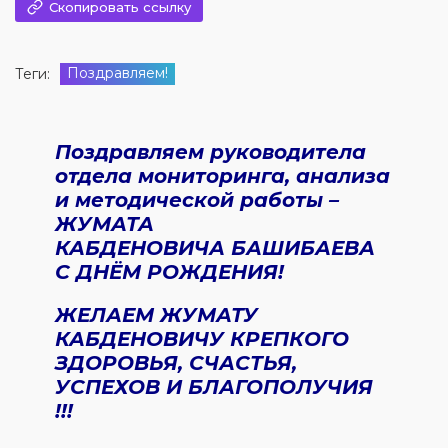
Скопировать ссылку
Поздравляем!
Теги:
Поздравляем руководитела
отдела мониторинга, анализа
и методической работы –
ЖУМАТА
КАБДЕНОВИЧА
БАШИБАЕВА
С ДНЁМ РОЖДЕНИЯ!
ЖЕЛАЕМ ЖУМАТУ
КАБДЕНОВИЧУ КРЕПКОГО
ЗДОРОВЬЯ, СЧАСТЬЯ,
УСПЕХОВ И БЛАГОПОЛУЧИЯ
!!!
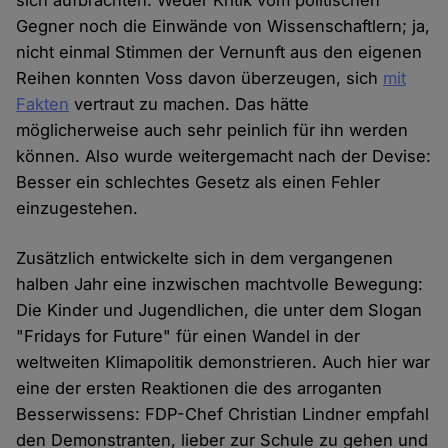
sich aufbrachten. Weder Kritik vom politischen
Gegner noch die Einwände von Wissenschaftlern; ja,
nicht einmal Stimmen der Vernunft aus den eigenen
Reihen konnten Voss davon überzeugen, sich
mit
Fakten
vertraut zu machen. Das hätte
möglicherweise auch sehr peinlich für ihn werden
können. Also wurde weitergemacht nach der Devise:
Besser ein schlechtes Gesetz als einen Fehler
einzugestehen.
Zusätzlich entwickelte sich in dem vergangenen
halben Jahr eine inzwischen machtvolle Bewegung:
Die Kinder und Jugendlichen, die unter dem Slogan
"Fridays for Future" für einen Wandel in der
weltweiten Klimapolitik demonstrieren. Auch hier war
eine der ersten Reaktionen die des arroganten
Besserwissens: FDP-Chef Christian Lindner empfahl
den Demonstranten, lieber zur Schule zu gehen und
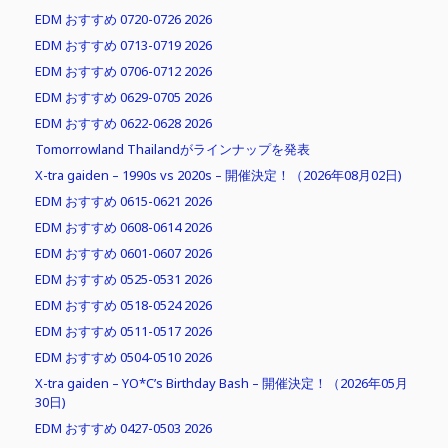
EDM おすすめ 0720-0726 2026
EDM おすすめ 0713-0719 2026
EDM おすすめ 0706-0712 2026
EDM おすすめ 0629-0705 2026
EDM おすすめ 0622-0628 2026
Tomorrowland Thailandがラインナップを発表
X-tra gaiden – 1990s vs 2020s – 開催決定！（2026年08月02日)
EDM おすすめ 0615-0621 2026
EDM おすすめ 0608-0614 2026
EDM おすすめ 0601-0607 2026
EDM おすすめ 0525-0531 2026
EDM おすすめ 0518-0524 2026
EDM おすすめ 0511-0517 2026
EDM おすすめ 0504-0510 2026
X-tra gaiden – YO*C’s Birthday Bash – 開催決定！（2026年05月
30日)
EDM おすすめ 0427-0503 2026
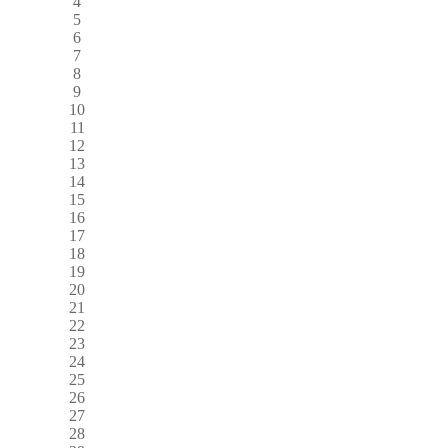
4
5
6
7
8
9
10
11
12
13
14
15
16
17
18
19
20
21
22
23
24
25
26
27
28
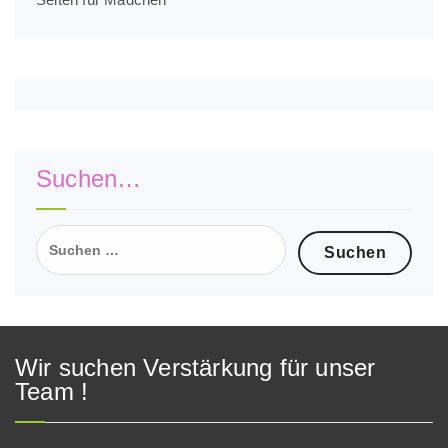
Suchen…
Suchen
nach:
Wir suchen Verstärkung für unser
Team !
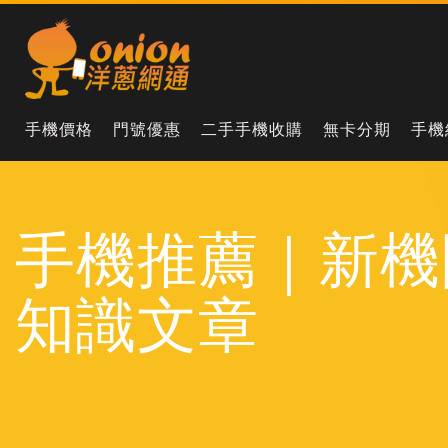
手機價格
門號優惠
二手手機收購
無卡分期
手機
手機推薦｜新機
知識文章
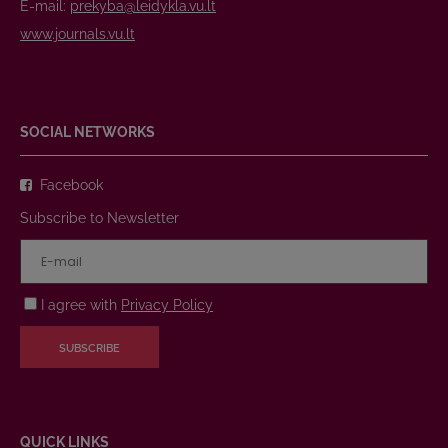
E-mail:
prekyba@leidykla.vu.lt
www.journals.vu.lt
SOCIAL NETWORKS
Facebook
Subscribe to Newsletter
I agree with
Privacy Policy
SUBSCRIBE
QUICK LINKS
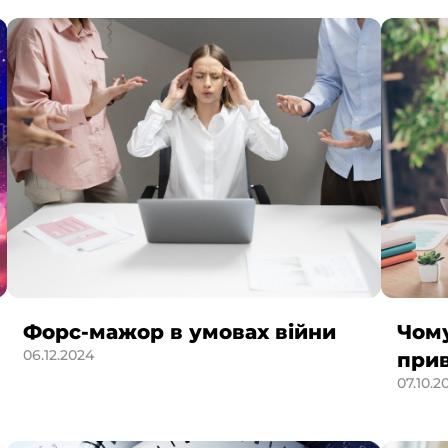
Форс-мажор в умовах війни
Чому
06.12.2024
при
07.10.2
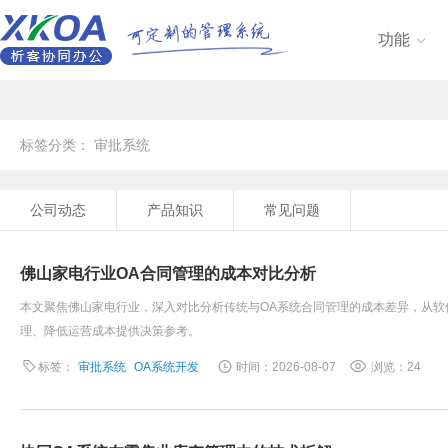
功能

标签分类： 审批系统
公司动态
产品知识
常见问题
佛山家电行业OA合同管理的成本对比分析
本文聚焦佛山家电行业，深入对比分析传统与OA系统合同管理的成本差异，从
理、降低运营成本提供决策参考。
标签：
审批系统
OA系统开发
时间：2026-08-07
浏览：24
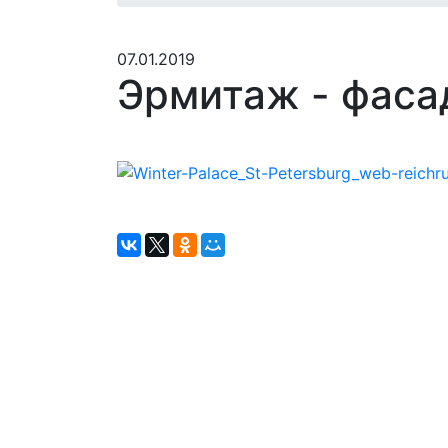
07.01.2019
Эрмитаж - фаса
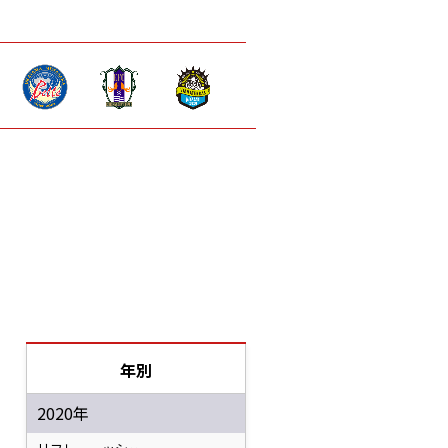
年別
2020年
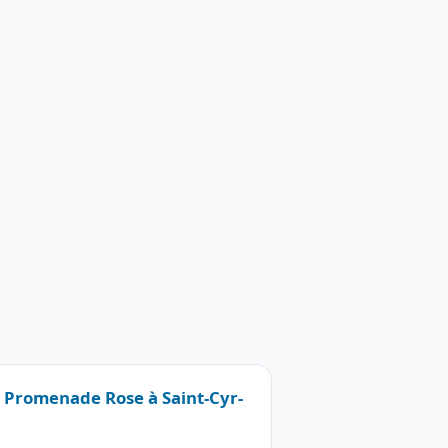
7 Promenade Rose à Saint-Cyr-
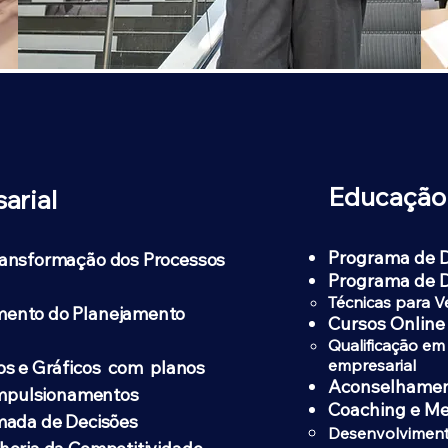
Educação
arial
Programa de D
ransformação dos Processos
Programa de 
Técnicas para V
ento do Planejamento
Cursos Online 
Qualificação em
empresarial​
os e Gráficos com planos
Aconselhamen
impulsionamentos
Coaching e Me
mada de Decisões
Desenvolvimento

**Exercise aim:**
Show every line in the listing above that carries the word "einen".

**Written reply:**
Besser ein schlechtes Gesetz als einen Fehler
"Fridays for Future" für einen Wandel in der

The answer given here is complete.